> [Stated goal]
Switch every "Example" in the listing below to "Item", then give all the lines again with nothing else changed.

[Entries from a dataset]
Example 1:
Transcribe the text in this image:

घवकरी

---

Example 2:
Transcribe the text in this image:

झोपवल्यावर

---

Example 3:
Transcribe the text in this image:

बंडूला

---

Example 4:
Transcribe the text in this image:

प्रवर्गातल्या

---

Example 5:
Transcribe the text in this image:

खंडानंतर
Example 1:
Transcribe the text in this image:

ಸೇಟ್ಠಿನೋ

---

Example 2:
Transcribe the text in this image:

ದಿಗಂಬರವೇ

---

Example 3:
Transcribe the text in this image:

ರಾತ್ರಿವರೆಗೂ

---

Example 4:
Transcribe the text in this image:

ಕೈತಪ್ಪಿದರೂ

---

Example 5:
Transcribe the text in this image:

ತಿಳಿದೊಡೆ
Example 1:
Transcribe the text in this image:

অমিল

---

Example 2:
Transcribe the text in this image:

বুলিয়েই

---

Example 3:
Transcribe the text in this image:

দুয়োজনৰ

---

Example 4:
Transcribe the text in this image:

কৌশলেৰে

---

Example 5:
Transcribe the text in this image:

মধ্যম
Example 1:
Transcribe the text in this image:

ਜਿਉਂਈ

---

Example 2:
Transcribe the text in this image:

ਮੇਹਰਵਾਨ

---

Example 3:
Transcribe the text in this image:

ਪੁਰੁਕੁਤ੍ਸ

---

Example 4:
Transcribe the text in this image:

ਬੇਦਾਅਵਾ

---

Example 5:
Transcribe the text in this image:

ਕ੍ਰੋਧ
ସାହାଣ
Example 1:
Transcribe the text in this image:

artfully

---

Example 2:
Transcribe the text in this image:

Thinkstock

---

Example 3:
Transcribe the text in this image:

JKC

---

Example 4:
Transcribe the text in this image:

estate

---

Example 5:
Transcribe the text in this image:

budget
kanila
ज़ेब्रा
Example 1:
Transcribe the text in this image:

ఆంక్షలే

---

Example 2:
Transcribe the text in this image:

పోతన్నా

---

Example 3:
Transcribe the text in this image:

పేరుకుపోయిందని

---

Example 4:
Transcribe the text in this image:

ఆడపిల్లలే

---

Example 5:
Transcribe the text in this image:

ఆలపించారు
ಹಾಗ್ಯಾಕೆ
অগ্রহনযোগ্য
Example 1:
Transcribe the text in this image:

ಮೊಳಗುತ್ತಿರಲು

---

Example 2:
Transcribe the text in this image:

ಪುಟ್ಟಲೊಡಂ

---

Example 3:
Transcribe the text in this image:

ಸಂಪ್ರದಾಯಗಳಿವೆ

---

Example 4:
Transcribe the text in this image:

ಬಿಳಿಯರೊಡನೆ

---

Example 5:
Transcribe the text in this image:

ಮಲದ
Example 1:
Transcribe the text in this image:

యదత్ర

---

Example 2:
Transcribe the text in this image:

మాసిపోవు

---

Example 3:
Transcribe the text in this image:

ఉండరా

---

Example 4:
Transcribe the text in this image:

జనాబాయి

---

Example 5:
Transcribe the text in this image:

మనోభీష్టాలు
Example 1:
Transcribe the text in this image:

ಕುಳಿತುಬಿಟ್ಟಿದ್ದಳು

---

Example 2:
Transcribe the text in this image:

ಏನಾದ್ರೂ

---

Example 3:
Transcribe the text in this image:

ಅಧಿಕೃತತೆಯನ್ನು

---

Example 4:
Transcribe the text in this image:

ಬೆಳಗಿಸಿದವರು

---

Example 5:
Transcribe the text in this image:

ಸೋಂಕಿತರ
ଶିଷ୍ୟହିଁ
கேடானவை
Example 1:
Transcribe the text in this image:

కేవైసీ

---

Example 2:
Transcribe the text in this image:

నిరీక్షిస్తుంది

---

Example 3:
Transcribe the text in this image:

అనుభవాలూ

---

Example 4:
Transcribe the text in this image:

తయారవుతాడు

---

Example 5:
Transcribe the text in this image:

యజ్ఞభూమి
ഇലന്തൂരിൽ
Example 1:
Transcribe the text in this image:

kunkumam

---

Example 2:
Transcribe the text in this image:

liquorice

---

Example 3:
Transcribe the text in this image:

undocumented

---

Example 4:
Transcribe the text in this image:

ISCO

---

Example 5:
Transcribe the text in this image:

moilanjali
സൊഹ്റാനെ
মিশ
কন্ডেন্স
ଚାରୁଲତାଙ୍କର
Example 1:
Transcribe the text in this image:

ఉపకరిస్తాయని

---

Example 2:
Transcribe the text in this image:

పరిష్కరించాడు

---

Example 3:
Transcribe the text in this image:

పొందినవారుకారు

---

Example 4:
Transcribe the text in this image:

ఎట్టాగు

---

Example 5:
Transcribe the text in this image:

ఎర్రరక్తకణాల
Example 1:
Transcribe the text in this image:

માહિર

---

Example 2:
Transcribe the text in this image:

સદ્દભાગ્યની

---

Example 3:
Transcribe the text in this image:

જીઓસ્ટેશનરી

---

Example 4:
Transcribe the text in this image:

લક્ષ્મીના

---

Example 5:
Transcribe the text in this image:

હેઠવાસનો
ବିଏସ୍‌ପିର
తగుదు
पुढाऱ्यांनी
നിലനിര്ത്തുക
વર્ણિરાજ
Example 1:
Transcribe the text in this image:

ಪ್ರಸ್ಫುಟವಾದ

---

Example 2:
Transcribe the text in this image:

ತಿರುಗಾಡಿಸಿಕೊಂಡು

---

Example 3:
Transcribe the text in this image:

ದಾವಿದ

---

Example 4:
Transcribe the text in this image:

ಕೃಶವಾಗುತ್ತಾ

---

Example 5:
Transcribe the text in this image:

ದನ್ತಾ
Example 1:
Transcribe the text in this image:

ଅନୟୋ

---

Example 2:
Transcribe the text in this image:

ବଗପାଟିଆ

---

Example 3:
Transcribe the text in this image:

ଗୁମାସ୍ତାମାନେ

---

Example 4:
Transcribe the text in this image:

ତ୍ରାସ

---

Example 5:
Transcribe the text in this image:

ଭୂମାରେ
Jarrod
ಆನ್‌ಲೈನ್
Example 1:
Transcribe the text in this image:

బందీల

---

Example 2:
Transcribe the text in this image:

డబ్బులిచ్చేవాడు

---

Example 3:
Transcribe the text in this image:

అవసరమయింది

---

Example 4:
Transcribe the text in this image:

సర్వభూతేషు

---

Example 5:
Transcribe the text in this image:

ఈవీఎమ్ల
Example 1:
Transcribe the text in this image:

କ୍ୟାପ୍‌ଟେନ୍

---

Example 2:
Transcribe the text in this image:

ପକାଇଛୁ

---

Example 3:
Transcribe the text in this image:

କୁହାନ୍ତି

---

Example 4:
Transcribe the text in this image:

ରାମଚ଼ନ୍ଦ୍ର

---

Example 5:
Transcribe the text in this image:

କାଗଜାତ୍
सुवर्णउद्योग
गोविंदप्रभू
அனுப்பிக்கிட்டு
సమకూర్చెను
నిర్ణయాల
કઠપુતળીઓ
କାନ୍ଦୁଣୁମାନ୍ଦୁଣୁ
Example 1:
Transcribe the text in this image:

> [Full answer]
Item 1:
Transcribe the text in this image:

घवकरी

---

Item 2:
Transcribe the text in this image:

झोपवल्यावर

---

Item 3:
Transcribe the text in this image:

बंडूला

---

Item 4:
Transcribe the text in this image:

प्रवर्गातल्या

---

Item 5:
Transcribe the text in this image:

खंडानंतर
Item 1:
Transcribe the text in this image:

ಸೇಟ್ಠಿನೋ

---

Item 2:
Transcribe the text in this image:

ದಿಗಂಬರವೇ

---

Item 3:
Transcribe the text in this image:

ರಾತ್ರಿವರೆಗೂ

---

Item 4:
Transcribe the text in this image:

ಕೈತಪ್ಪಿದರೂ

---

Item 5:
Transcribe the text in this image:

ತಿಳಿದೊಡೆ
Item 1:
Transcribe the text in this image:

অমিল

---

Item 2:
Transcribe the text in this image:

বুলিয়েই

---

Item 3:
Transcribe the text in this image:

দুয়োজনৰ

---

Item 4:
Transcribe the text in this image:

কৌশলেৰে

---

Item 5:
Transcribe the text in this image:

মধ্যম
Item 1:
Transcribe the text in this image:

ਜਿਉਂਈ

---

Item 2:
Transcribe the text in this image:

ਮੇਹਰਵਾਨ

---

Item 3:
Transcribe the text in this image:

ਪੁਰੁਕੁਤ੍ਸ

---

Item 4:
Transcribe the text in this image:

ਬੇਦਾਅਵਾ

---

Item 5:
Transcribe the text in this image:

ਕ੍ਰੋਧ
ସାହାଣ
Item 1:
Transcribe the text in this image:

artfully

---

Item 2:
Transcribe the text in this image:

Thinkstock

---

Item 3:
Transcribe the text in this image:

JKC

---

Item 4:
Transcribe the text in this image:

estate

---

Item 5:
Transcribe the text in this image:

budget
kanila
ज़ेब्रा
Item 1:
Transcribe the text in this image:

ఆంక్షలే

---

Item 2:
Transcribe the text in this image:

పోతన్నా

---

Item 3:
Transcribe the text in this image:

పేరుకుపోయిందని

---

Item 4:
Transcribe the text in this image:

ఆడపిల్లలే

---

Item 5:
Transcribe the text in this image:

ఆలపించారు
ಹಾಗ್ಯಾಕೆ
অগ্রহনযোগ্য
Item 1:
Transcribe the text in this image:

ಮೊಳಗುತ್ತಿರಲು

---

Item 2:
Transcribe the text in this image:

ಪುಟ್ಟಲೊಡಂ

---

Item 3:
Transcribe the text in this image:

ಸಂಪ್ರದಾಯಗಳಿವೆ

---

Item 4:
Transcribe the text in this image:

ಬಿಳಿಯರೊಡನೆ

---

Item 5:
Transcribe the text in this image:

ಮಲದ
Item 1:
Transcribe the text in this image:

యదత్ర

---

Item 2:
Transcribe the text in this image:

మాసిపోవు

---

Item 3:
Transcribe the text in this image:

ఉండరా

---

Item 4:
Transcribe the text in this image:

జనాబాయి

---

Item 5:
Transcribe the text in this image:

మనోభీష్టాలు
Item 1:
Transcribe the text in this image:

ಕುಳಿತುಬಿಟ್ಟಿದ್ದಳು

---

Item 2:
Transcribe the text in this image:

ಏನಾದ್ರೂ

---

Item 3:
Transcribe the text in this image:

ಅಧಿಕೃತತೆಯನ್ನು

---

Item 4:
Transcribe the text in this image:

ಬೆಳಗಿಸಿದವರು

---

Item 5:
Transcribe the text in this image:

ಸೋಂಕಿತರ
ଶିଷ୍ୟହିଁ
கேடானவை
Item 1:
Transcribe the text in this image:

కేవైసీ

---

Item 2:
Transcribe the text in this image:

నిరీక్షిస్తుంది

---

Item 3:
Transcribe the text in this image:

అనుభవాలూ

---

Item 4:
Transcribe the text in this image:

తయారవుతాడు

---

Item 5:
Transcribe the text in this image:

యజ్ఞభూమి
ഇലന്തൂരിൽ
Item 1:
Transcribe the text in this image:

kunkumam

---

Item 2:
Transcribe the text in this image:

liquorice

---

Item 3:
Transcribe the text in this image:

undocumented

---

Item 4:
Transcribe the text in this image:

ISCO

---

Item 5:
Transcribe the text in this image:

moilanjali
സൊഹ്റാനെ
মিশ
কন্ডেন্স
ଚାରୁଲତାଙ୍କର
Item 1:
Transcribe the text in this image:

ఉపకరిస్తాయని

---

Item 2:
Transcribe the text in this image:

పరిష్కరించాడు

---

Item 3:
Transcribe the text in this image:

పొందినవారుకారు

---

Item 4:
Transcribe the text in this image:

ఎట్టాగు

---

Item 5:
Transcribe the text in this image:

ఎర్రరక్తకణాల
Item 1:
Transcribe the text in this image:

માહિર

---

Item 2:
Transcribe the text in this image:

સદ્દભાગ્યની

---

Item 3:
Transcribe the text in this image:

જીઓસ્ટેશનરી

---

Item 4:
Transcribe the text in this image:

લક્ષ્મીના

---

Item 5:
Transcribe the text in this image:

હેઠવાસનો
ବିଏସ୍‌ପିର
తగుదు
पुढाऱ्यांनी
നിലനിര്ത്തുക
વર્ણિરાજ
Item 1:
Transcribe the text in this image:

ಪ್ರಸ್ಫುಟವಾದ

---

Item 2:
Transcribe the text in this image:

ತಿರುಗಾಡಿಸಿಕೊಂಡು

---

Item 3:
Transcribe the text in this image:

ದಾವಿದ

---

Item 4:
Transcribe the text in this image:

ಕೃಶವಾಗುತ್ತಾ

---

Item 5:
Transcribe the text in this image:

ದನ್ತಾ
Item 1:
Transcribe the text in this image:

ଅନୟୋ

---

Item 2:
Transcribe the text in this image:

ବଗପାଟିଆ

---

Item 3:
Transcribe the text in this image:

ଗୁମାସ୍ତାମାନେ

---

Item 4:
Transcribe the text in this image:

ତ୍ରାସ

---

Item 5:
Transcribe the text in this image:

ଭୂମାରେ
Jarrod
ಆನ್‌ಲೈನ್
Item 1:
Transcribe the text in this image:

బందీల

---

Item 2:
Transcribe the text in this image:

డబ్బులిచ్చేవాడు

---

Item 3:
Transcribe the text in this image:

అవసరమయింది

---

Item 4:
Transcribe the text in this image:

సర్వభూతేషు

---

Item 5:
Transcribe the text in this image:

ఈవీఎమ్ల
Item 1:
Transcribe the text in this image:

କ୍ୟାପ୍‌ଟେନ୍

---

Item 2:
Transcribe the text in this image:

ପକାଇଛୁ

---

Item 3:
Transcribe the text in this image:

କୁହାନ୍ତି

---

Item 4:
Transcribe the text in this image:

ରାମଚ଼ନ୍ଦ୍ର

---

Item 5:
Transcribe the text in this image:

କାଗଜାତ୍
सुवर्णउद्योग
गोविंदप्रभू
அனுப்பிக்கிட்டு
సమకూర్చెను
నిర్ణయాల
કઠપુતળીઓ
କାନ୍ଦୁଣୁମାନ୍ଦୁଣୁ
Item 1:
Transcribe the text in this image:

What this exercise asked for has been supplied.